Vers la fin de l'hiver de 1810 à 1811, nous allâmes, M. de La Tour du Pin et moi, passer deux mois à Paris pour y accompagner notre fils Humbert, qui partait pour Florence. Ma soeur Fanny était à Paris avec ses deux enfants, dont le dernier, la petite Hortense, n'avait que trois mois. C'est au retour d'un long voyage fait en Allemagne en compagnie de son mari, le général Bertrand, et au cours duquel elle versa plusieurs fois, qu'elle accoucha. Peu de temps avant ses couches, elle avait passé quelques jours à Bruxelles avec moi. Le général Bertrand accompagnait l'Empereur dans une visite des abords d'Anvers. À un moment donné, il roula avec son cheval au bas d'une digue. L'Empereur lui cria du haut du talus: «Avez-vous la jambe cassée?»—«Non, Sire.»—«Eh! bien, allez chez votre belle-soeur, à Bruxelles. Vous me rejoindrez à Paris.» Ils restèrent chez nous, l'un et l'autre, jusqu'au jour où Fanny, étant déjà dans le neuvième mois de sa grossesse, se décida à partir pour aller accoucher à Paris.

Nous avions laissé à Bruxelles Mme d'Hénin, mes filles[181] et M. de Lally, qui passait pour un prisonnier anglais. Il était très intéressé à ne pas perdre cette qualité, afin de conserver une pension de 300 livres sterling que lui payait, à ce titre, le gouvernement anglais, je n'ai jamais su pourquoi.

Je retrouvai à Paris Mme de Bérenger. Elle logeait dans la maison même où nous avions un appartement. Je la voyais tous les jours, à Bruxelles, lorsqu'elle se trouvait chez son père, le comte de Lannoy. Ce dernier était sénateur. Quand il allait siéger à Paris, sa fille l'accompagnait. Mme de Bérenger, Mme de Levis et Mme de Duras étaient les trois prêtresses du temple où l'on déifiait M. de Chateaubriand. Il se laissait flatter, aimer, admirer etc., par ces trois femmes avec une exagération dont le spectacle me paraissait véritablement burlesque.

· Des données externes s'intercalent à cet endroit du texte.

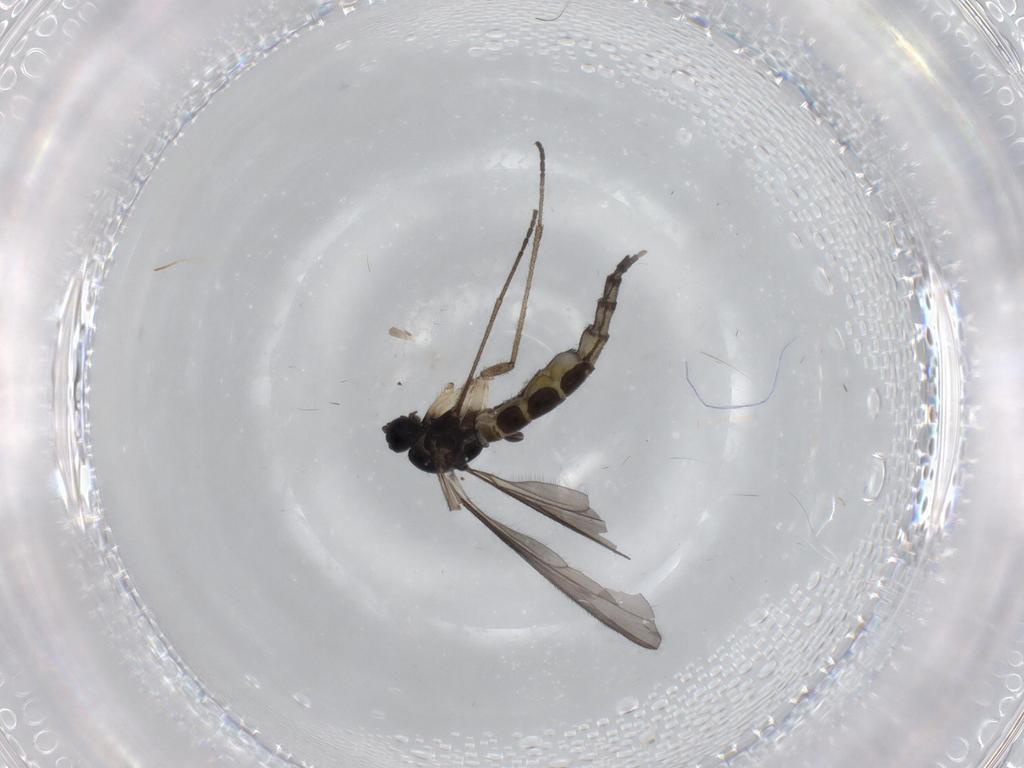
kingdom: Animalia
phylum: Arthropoda
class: Insecta
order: Diptera
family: Sciaridae
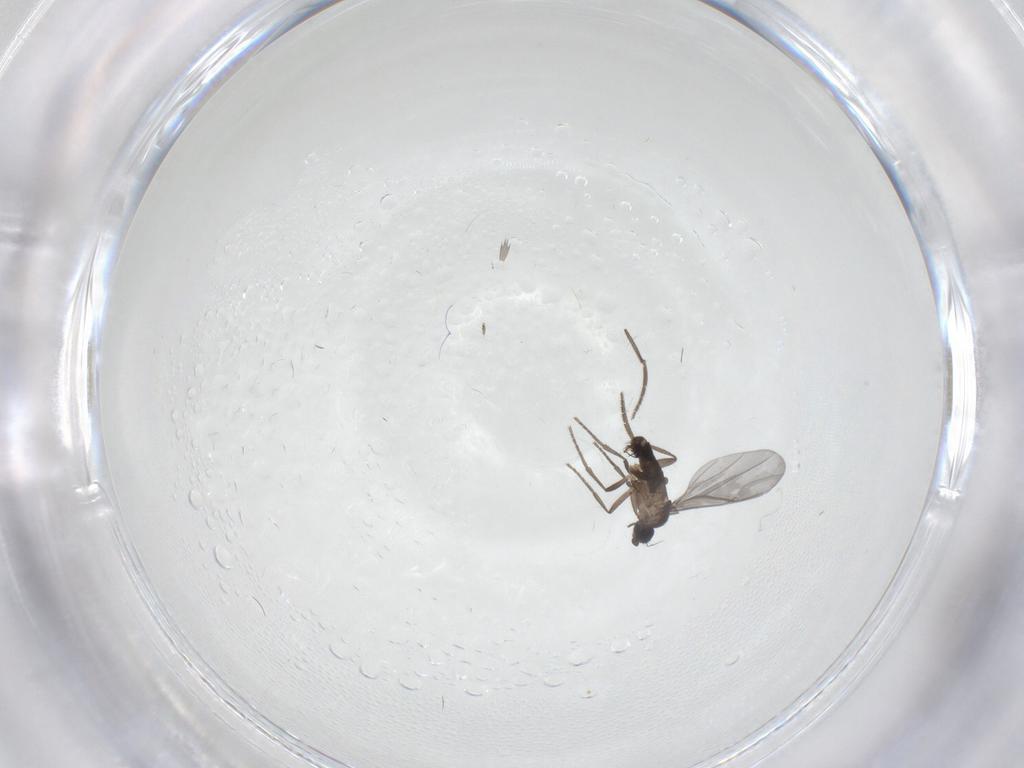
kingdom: Animalia
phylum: Arthropoda
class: Insecta
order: Diptera
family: Phoridae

Également jalouses l'une de l'autre, sous les apparences d'une intime amitié, elles ne perdaient pas une occasion de se déprécier réciproquement aux yeux du dieu qui avalait leur encens avec une rare complaisance.

Mon séjour à Paris donna à deux d'entre elles, Mmes de Duras et de Bérenger, l'espoir que j'accepterais de les éclairer mutuellement sur la dose de soins que le grand homme accordait à l'autre. Mais elles n'obtinrent rien de ma discrétion.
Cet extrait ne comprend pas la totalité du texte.